Now gray-haired and past 70, Aralaji is among the Philippines' dwindling population of Badjao, or sea gypsies. Itinerant, often-illiterate Muslim fishermen, they've been known in this part of the world as the Bedouin of the sea.

Many cling stubbornly to their traditional way of life: wandering the southern oceans on houseboats, following schools of fish and trying to outdistance danger.

But the life of these seafaring nomads is drying up.

Proud and hardworking, they're threatened by soaring costs for fuel and repairs, killer typhoons, pirates, religious rebels and the steady disappearance of fish.

Most Badjao here no longer live on their boats, instead taking up residence in thatch-roofed houses on bamboo stilts like this community on the island of Palawan, in the Philippines' southwest.
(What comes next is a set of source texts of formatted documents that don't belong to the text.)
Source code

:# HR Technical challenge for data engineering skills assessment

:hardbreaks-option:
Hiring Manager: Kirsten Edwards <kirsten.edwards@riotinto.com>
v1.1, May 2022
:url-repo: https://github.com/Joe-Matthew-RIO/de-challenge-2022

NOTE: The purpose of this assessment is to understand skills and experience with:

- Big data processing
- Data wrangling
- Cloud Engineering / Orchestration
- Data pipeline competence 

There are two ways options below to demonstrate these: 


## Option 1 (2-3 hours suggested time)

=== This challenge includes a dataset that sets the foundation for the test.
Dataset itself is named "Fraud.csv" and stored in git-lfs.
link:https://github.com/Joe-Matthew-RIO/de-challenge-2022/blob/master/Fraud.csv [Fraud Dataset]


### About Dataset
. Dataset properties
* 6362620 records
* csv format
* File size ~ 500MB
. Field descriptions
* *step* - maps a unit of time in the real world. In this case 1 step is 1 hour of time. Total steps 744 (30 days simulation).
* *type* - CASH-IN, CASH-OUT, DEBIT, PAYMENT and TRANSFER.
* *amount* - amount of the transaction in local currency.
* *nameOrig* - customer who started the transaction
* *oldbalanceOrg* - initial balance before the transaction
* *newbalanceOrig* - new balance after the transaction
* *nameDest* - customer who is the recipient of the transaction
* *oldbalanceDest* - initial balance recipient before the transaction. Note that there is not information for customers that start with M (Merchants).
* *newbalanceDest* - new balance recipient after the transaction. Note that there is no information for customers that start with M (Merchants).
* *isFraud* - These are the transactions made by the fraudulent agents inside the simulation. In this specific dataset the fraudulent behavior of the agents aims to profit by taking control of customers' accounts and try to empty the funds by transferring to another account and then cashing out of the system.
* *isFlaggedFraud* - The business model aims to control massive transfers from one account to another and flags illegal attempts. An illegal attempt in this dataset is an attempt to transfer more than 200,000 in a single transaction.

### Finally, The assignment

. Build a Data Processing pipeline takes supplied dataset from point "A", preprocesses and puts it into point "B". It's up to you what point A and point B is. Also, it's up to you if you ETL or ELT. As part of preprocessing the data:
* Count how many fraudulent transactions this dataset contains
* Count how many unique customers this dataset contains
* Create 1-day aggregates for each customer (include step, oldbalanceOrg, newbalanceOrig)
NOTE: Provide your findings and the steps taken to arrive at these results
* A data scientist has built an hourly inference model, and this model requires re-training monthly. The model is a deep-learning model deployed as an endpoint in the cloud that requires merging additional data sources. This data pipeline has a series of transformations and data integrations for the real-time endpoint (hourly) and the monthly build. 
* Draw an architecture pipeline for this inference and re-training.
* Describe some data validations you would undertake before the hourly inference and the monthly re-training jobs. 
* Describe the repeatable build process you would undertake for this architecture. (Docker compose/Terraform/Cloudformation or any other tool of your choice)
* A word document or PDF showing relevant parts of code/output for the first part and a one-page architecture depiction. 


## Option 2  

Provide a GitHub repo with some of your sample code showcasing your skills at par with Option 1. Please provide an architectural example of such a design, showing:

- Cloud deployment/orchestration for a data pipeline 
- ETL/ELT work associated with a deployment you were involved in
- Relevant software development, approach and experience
But it seems they can't bear to be away from the water. Their communities extend 100 yards from the beach into the marshy coastal waters, connected by warrens of over-water pathways made of bamboo, wooden planks and overturned canoes.

They still go to sea in bancas, rickety craft with bamboo outrigging lashed together with wire and fishing line. They fashion their own hooks and lures. Small gas-powered motors and cellphones are their only modern conveniences.

On the water, times are tough. On land, they are worse. Throughout the Philippines, more than 200,000 Badjao remain marginalized, shunned as uneducated and incorrigible.

Non-Badjao children throw coins into the water and laugh as the fishermen scramble from their boats to compete for the handouts. Badjao who abandoned life at sea have ended up as street beggars in big cities such as Manila.

Some say the Badjao's years on the open water are numbered. Others believe the indigenous tribe that has peopled the Philippine seascape for more than 1,000 years will go on.